Il y a aussi les fameuses vidéos dont la règle est d’être insipide, incompréhensibles et mal filmées. Ou ridicules. Ainsi, « une artiste a peint son corps en rose et est allée jouer de la guitare au pied du mur des lamentations.... »une voix souligne son courage. Elle aurait pu se faire arrêter. je note surtout que l’endroit est totalement désert et qu’absolument personne ne l’a vue. Ni police, ni témoins ! Chapeau pour l’audace. Le tout filmé par quelqu’un qui venait d’avoir sa première caméra monoprix.

Et puis, des oeuvres énormes, immenses et très belles : du moins une, car ça doit coûter un max. Une immense bibliothèque de la Pologne oubliant les cimes nazis. Avec à l’intérieur de cette bibliothèque que l’on découvre de haut, des milliers de vieux bouquins dont certains sont brûlés, plus une myriade d’objets, on dirait un décor dans un grand film américain.
D’autres œuvres me plaisent : de superbes dessins au crayon, très classiques ,en fait. C’est bien dessiné, le cadre est doit,comment se fait-il qu’ils aient été sélectionnés ????

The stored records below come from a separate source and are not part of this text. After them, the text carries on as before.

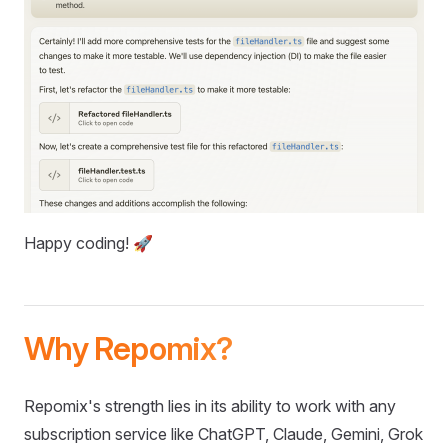
Happy coding! 🚀
Why Repomix?
Repomix's strength lies in its ability to work with any
subscription service like ChatGPT, Claude, Gemini, Grok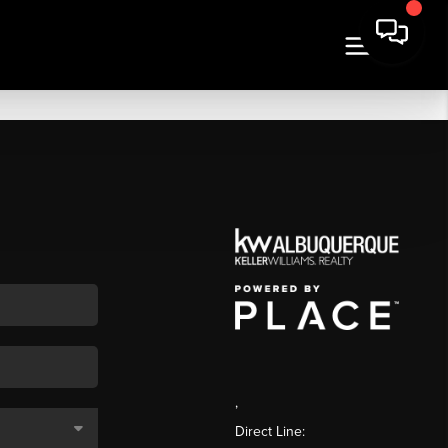
,
Direct Line: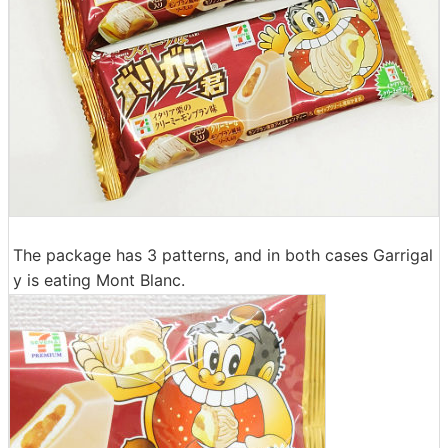
The package has 3 patterns, and in both cases Garrigal
y is eating Mont Blanc.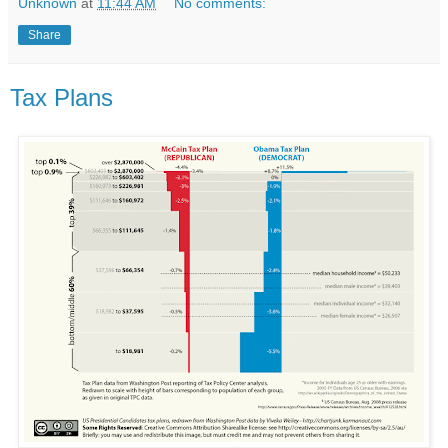
Unknown
at
11:44 AM
No comments:
Share
Tax Plans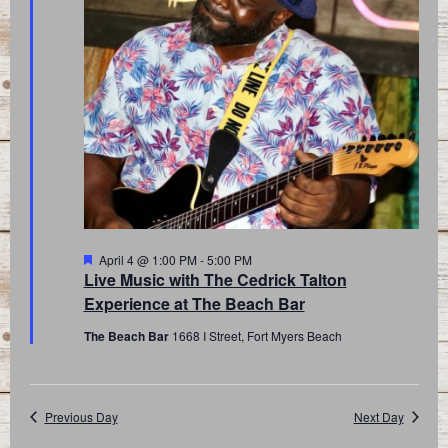
Featured
April 4 @ 1:00 PM
-
5:00 PM
Live Music with The Cedrick Talton
Experience at The Beach Bar
The Beach Bar
1668 I Street, Fort Myers Beach
Previous Day
Next Day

je pense que la première erreur est d’appeler ces expos « art contemporain ».
Car le mor « art » renvoie trop à une certaine forme d’expession qui entend surtout une réalisation unique et exceptionnelle.
Appelons cela : « surprises contemporaines » Batifolage d’aujourd’hui « Pensées secrètes abandonnées sur le sol de nos cours ». je peux leur trouver des titres s’ils veulent. mais qu’ils laissent le mot « art » de côté.

par ailleurs, ce qui est possible en peinture et en sculpture, serait-il possible pour l’opéra ou la cuisine par ex ? Supporterait-on, pendant une heure, un orchestre qui jouerait faux avec une cantatrice à poil qui se branlerait avec saxo ? Supporterait-on dans son assiette du caca de poule et de la bouillie de poubelle, car l’alimentation moderne n’est pas saine ???

On devine que traumatisés par l’histoire des impressionnistes refusés par les salons parce qu’ils n’étaient pas compris, nos docteurs de la culture acceptent l’incompréhensible en disant « que c’est une terrible beauté nouvelle ».

Que nenni.
ce sont des gags, ce qui me gêne, proposés sur un mode très sérieux. il faudrait appeler ça des « lol » expositions !

Il y a certes de belles oeuvres contemporaines. Il faudra demander à sandrine Lagorce de nous en parler.

En ce qui me concerne je n’ai fait que traîner ma jambe de soupirs en soupirs.

Un détail amusant, quittant le musée je tombe sur une table laissée dans un coin . un apéritif a eu lieu, c’est le désordre total . Rien n’a été touché. Et mon œil un instant l’enregistre comme une nouvelle installation de ce musée !

En fait c’est aussi un moyen cool, pour la nomenclature culturelle, d’acheter à prix d’or les oeuvres d’amis qui étant tout aussi loufoques que d’autres pourront parfaitement être décorées de ce nom « d’art contemporain », l’adjectif contemporain , à la suite de cet emploi, devenant plus glacé, plus froid, plus vide qu’un trou noir de notre galaxie.

L’importance des noms dirait Confucius.